▶ **About this task**: Type out every entry again, character for character.

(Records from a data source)

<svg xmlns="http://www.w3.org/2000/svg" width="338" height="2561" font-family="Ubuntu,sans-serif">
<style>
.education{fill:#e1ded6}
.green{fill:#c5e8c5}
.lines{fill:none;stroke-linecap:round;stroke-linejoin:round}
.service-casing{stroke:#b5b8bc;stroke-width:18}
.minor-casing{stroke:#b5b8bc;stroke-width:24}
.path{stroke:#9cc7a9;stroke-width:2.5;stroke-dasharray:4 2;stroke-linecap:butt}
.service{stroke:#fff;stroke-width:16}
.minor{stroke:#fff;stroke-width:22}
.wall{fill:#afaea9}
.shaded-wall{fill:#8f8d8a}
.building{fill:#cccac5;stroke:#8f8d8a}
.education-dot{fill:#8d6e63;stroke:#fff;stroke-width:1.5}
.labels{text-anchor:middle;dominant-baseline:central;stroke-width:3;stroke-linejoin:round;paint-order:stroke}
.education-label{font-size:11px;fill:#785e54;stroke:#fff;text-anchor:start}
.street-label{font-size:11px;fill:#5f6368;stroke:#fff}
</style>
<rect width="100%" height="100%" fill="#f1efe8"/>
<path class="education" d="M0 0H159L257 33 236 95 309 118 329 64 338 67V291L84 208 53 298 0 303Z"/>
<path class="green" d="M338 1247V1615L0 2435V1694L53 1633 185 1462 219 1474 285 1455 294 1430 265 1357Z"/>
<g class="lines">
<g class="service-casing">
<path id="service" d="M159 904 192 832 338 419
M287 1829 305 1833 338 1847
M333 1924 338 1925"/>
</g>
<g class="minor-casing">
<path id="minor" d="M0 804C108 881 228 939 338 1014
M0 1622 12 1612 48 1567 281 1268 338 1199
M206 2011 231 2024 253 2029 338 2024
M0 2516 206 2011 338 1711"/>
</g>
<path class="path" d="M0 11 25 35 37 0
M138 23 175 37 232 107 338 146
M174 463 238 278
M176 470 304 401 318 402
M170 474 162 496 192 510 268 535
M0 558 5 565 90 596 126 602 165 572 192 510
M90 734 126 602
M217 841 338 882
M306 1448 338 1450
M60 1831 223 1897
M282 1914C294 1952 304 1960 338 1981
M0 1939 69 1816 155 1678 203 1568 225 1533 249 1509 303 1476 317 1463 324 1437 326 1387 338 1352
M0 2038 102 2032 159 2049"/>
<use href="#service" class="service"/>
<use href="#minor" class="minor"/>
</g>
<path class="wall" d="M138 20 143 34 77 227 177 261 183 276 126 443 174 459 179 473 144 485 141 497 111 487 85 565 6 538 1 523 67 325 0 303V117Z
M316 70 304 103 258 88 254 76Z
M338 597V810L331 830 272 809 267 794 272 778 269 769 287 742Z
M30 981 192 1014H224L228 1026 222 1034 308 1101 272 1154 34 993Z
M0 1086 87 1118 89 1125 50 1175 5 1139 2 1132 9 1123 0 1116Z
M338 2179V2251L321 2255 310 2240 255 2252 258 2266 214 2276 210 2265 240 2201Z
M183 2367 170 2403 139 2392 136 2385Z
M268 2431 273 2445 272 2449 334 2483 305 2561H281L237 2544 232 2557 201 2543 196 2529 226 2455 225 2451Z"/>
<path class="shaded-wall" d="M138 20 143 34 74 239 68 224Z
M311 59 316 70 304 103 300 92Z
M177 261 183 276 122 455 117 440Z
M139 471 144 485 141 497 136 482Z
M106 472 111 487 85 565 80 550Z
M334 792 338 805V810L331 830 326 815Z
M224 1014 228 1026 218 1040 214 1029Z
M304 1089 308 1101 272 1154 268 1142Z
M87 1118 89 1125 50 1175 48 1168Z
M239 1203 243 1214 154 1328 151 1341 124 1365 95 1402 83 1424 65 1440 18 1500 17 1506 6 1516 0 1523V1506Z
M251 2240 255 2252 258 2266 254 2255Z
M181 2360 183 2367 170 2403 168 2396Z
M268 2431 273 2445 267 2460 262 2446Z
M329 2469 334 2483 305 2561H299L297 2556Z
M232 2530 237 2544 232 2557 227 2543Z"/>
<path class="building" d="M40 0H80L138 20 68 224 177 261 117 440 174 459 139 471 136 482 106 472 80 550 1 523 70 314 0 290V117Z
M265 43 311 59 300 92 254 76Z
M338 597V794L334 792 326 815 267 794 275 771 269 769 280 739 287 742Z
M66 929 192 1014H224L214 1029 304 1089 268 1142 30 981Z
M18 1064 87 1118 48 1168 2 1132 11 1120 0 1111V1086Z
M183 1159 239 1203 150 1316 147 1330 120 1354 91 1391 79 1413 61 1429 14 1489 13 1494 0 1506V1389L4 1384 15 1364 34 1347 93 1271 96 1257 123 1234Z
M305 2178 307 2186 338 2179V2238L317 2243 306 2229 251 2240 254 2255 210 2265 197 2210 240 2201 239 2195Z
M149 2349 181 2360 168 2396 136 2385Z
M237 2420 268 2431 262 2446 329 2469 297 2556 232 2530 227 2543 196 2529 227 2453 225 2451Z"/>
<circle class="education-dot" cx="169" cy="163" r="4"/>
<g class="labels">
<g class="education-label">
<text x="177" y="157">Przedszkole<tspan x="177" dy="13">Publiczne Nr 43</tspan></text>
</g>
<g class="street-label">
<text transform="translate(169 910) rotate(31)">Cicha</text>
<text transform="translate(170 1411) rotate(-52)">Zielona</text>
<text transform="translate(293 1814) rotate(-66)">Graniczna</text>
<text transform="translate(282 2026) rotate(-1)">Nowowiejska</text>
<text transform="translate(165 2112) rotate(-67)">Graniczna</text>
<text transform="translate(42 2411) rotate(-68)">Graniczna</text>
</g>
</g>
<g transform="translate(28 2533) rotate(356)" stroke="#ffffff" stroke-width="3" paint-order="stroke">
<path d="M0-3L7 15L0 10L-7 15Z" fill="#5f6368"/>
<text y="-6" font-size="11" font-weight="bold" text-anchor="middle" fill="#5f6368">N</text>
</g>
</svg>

▶ **Task solution**:
<svg xmlns="http://www.w3.org/2000/svg" width="338" height="2561" font-family="Ubuntu,sans-serif">
<style>
.education{fill:#e1ded6}
.green{fill:#c5e8c5}
.lines{fill:none;stroke-linecap:round;stroke-linejoin:round}
.service-casing{stroke:#b5b8bc;stroke-width:18}
.minor-casing{stroke:#b5b8bc;stroke-width:24}
.path{stroke:#9cc7a9;stroke-width:2.5;stroke-dasharray:4 2;stroke-linecap:butt}
.service{stroke:#fff;stroke-width:16}
.minor{stroke:#fff;stroke-width:22}
.wall{fill:#afaea9}
.shaded-wall{fill:#8f8d8a}
.building{fill:#cccac5;stroke:#8f8d8a}
.education-dot{fill:#8d6e63;stroke:#fff;stroke-width:1.5}
.labels{text-anchor:middle;dominant-baseline:central;stroke-width:3;stroke-linejoin:round;paint-order:stroke}
.education-label{font-size:11px;fill:#785e54;stroke:#fff;text-anchor:start}
.street-label{font-size:11px;fill:#5f6368;stroke:#fff}
</style>
<rect width="100%" height="100%" fill="#f1efe8"/>
<path class="education" d="M0 0H159L257 33 236 95 309 118 329 64 338 67V291L84 208 53 298 0 303Z"/>
<path class="green" d="M338 1247V1615L0 2435V1694L53 1633 185 1462 219 1474 285 1455 294 1430 265 1357Z"/>
<g class="lines">
<g class="service-casing">
<path id="service" d="M159 904 192 832 338 419
M287 1829 305 1833 338 1847
M333 1924 338 1925"/>
</g>
<g class="minor-casing">
<path id="minor" d="M0 804C108 881 228 939 338 1014
M0 1622 12 1612 48 1567 281 1268 338 1199
M206 2011 231 2024 253 2029 338 2024
M0 2516 206 2011 338 1711"/>
</g>
<path class="path" d="M0 11 25 35 37 0
M138 23 175 37 232 107 338 146
M174 463 238 278
M176 470 304 401 318 402
M170 474 162 496 192 510 268 535
M0 558 5 565 90 596 126 602 165 572 192 510
M90 734 126 602
M217 841 338 882
M306 1448 338 1450
M60 1831 223 1897
M282 1914C294 1952 304 1960 338 1981
M0 1939 69 1816 155 1678 203 1568 225 1533 249 1509 303 1476 317 1463 324 1437 326 1387 338 1352
M0 2038 102 2032 159 2049"/>
<use href="#service" class="service"/>
<use href="#minor" class="minor"/>
</g>
<path class="wall" d="M138 20 143 34 77 227 177 261 183 276 126 443 174 459 179 473 144 485 141 497 111 487 85 565 6 538 1 523 67 325 0 303V117Z
M316 70 304 103 258 88 254 76Z
M338 597V810L331 830 272 809 267 794 272 778 269 769 287 742Z
M30 981 192 1014H224L228 1026 222 1034 308 1101 272 1154 34 993Z
M0 1086 87 1118 89 1125 50 1175 5 1139 2 1132 9 1123 0 1116Z
M338 2179V2251L321 2255 310 2240 255 2252 258 2266 214 2276 210 2265 240 2201Z
M183 2367 170 2403 139 2392 136 2385Z
M268 2431 273 2445 272 2449 334 2483 305 2561H281L237 2544 232 2557 201 2543 196 2529 226 2455 225 2451Z"/>
<path class="shaded-wall" d="M138 20 143 34 74 239 68 224Z
M311 59 316 70 304 103 300 92Z
M177 261 183 276 122 455 117 440Z
M139 471 144 485 141 497 136 482Z
M106 472 111 487 85 565 80 550Z
M334 792 338 805V810L331 830 326 815Z
M224 1014 228 1026 218 1040 214 1029Z
M304 1089 308 1101 272 1154 268 1142Z
M87 1118 89 1125 50 1175 48 1168Z
M239 1203 243 1214 154 1328 151 1341 124 1365 95 1402 83 1424 65 1440 18 1500 17 1506 6 1516 0 1523V1506Z
M251 2240 255 2252 258 2266 254 2255Z
M181 2360 183 2367 170 2403 168 2396Z
M268 2431 273 2445 267 2460 262 2446Z
M329 2469 334 2483 305 2561H299L297 2556Z
M232 2530 237 2544 232 2557 227 2543Z"/>
<path class="building" d="M40 0H80L138 20 68 224 177 261 117 440 174 459 139 471 136 482 106 472 80 550 1 523 70 314 0 290V117Z
M265 43 311 59 300 92 254 76Z
M338 597V794L334 792 326 815 267 794 275 771 269 769 280 739 287 742Z
M66 929 192 1014H224L214 1029 304 1089 268 1142 30 981Z
M18 1064 87 1118 48 1168 2 1132 11 1120 0 1111V1086Z
M183 1159 239 1203 150 1316 147 1330 120 1354 91 1391 79 1413 61 1429 14 1489 13 1494 0 1506V1389L4 1384 15 1364 34 1347 93 1271 96 1257 123 1234Z
M305 2178 307 2186 338 2179V2238L317 2243 306 2229 251 2240 254 2255 210 2265 197 2210 240 2201 239 2195Z
M149 2349 181 2360 168 2396 136 2385Z
M237 2420 268 2431 262 2446 329 2469 297 2556 232 2530 227 2543 196 2529 227 2453 225 2451Z"/>
<circle class="education-dot" cx="169" cy="163" r="4"/>
<g class="labels">
<g class="education-label">
<text x="177" y="157">Przedszkole<tspan x="177" dy="13">Publiczne Nr 43</tspan></text>
</g>
<g class="street-label">
<text transform="translate(169 910) rotate(31)">Cicha</text>
<text transform="translate(170 1411) rotate(-52)">Zielona</text>
<text transform="translate(293 1814) rotate(-66)">Graniczna</text>
<text transform="translate(282 2026) rotate(-1)">Nowowiejska</text>
<text transform="translate(165 2112) rotate(-67)">Graniczna</text>
<text transform="translate(42 2411) rotate(-68)">Graniczna</text>
</g>
</g>
<g transform="translate(28 2533) rotate(356)" stroke="#ffffff" stroke-width="3" paint-order="stroke">
<path d="M0-3L7 15L0 10L-7 15Z" fill="#5f6368"/>
<text y="-6" font-size="11" font-weight="bold" text-anchor="middle" fill="#5f6368">N</text>
</g>
</svg>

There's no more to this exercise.